▶ [GIVEN RECORDS]:

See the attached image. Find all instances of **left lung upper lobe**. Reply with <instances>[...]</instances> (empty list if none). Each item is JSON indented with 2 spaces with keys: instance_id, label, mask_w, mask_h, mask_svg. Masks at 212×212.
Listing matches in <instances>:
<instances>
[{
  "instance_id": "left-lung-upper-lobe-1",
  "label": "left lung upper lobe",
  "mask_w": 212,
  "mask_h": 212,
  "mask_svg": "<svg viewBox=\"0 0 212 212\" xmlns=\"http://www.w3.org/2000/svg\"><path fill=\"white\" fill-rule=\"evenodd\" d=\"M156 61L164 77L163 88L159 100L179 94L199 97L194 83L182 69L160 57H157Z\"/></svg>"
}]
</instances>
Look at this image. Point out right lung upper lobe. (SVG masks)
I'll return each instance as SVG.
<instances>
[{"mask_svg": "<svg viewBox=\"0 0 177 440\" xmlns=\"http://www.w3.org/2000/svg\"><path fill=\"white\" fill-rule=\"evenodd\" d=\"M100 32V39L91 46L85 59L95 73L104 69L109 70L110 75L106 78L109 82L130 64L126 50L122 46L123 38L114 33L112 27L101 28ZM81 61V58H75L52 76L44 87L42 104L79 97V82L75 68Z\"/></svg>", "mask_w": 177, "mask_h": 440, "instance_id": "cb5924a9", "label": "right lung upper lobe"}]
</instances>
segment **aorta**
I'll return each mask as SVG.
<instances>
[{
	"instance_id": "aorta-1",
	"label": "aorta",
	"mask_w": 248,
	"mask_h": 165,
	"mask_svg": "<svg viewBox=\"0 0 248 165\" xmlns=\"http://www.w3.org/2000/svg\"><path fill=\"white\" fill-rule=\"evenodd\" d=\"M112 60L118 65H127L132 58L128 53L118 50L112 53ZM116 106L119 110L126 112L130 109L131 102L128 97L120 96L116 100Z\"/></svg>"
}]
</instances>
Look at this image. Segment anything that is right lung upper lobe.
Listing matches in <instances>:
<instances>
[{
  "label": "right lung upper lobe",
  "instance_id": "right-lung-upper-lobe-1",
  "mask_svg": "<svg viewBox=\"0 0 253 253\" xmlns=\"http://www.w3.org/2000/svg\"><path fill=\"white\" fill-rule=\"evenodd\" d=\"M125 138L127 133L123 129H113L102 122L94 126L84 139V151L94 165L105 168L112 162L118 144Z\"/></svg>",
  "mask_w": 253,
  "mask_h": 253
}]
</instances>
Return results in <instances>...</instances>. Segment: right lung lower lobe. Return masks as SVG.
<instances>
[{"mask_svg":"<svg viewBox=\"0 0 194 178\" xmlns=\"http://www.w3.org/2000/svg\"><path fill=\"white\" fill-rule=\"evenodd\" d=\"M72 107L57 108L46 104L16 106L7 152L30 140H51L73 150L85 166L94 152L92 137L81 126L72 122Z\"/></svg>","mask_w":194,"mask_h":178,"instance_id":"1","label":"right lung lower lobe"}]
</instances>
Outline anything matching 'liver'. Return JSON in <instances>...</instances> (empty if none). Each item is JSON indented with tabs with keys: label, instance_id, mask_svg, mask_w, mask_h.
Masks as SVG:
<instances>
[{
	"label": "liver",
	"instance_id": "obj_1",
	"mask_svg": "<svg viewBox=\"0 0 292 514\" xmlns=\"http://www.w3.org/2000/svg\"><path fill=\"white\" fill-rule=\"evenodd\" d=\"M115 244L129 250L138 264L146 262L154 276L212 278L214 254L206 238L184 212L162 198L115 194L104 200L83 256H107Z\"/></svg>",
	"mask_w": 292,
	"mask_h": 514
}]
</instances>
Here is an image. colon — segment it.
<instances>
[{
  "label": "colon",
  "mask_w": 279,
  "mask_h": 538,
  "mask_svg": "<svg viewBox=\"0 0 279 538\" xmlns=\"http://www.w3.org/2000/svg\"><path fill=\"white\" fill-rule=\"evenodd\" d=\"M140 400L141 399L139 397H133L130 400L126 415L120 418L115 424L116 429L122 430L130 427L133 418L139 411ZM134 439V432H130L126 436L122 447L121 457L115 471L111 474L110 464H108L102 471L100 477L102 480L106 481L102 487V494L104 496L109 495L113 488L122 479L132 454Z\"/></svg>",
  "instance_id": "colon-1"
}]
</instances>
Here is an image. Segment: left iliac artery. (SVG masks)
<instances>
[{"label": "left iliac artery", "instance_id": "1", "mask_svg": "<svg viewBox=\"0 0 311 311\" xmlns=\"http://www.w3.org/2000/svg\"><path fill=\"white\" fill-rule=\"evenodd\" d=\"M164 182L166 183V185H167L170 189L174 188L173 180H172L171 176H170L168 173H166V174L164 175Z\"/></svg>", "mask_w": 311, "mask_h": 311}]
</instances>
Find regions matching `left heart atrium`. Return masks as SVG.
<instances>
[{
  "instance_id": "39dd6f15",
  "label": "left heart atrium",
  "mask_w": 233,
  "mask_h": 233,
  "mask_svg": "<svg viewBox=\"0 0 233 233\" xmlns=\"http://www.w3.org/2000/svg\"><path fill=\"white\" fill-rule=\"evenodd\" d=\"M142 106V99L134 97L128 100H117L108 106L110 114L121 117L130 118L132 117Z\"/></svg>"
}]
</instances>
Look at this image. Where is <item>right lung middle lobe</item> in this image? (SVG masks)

▶ [WORK REQUIRED]: Reproduce verbatim the entries above, starting at the line that contains "Find regions matching" and ending with the final line of the entries, both included.

▶ [SOLUTION TO THE PROBLEM]:
Find regions matching `left heart atrium`. Return masks as SVG.
<instances>
[{
  "instance_id": "39dd6f15",
  "label": "left heart atrium",
  "mask_w": 233,
  "mask_h": 233,
  "mask_svg": "<svg viewBox=\"0 0 233 233\" xmlns=\"http://www.w3.org/2000/svg\"><path fill=\"white\" fill-rule=\"evenodd\" d=\"M142 106V99L134 97L128 100H117L108 106L110 114L121 117L130 118L132 117Z\"/></svg>"
}]
</instances>
Look at this image. Where is <item>right lung middle lobe</item> in this image? (SVG masks)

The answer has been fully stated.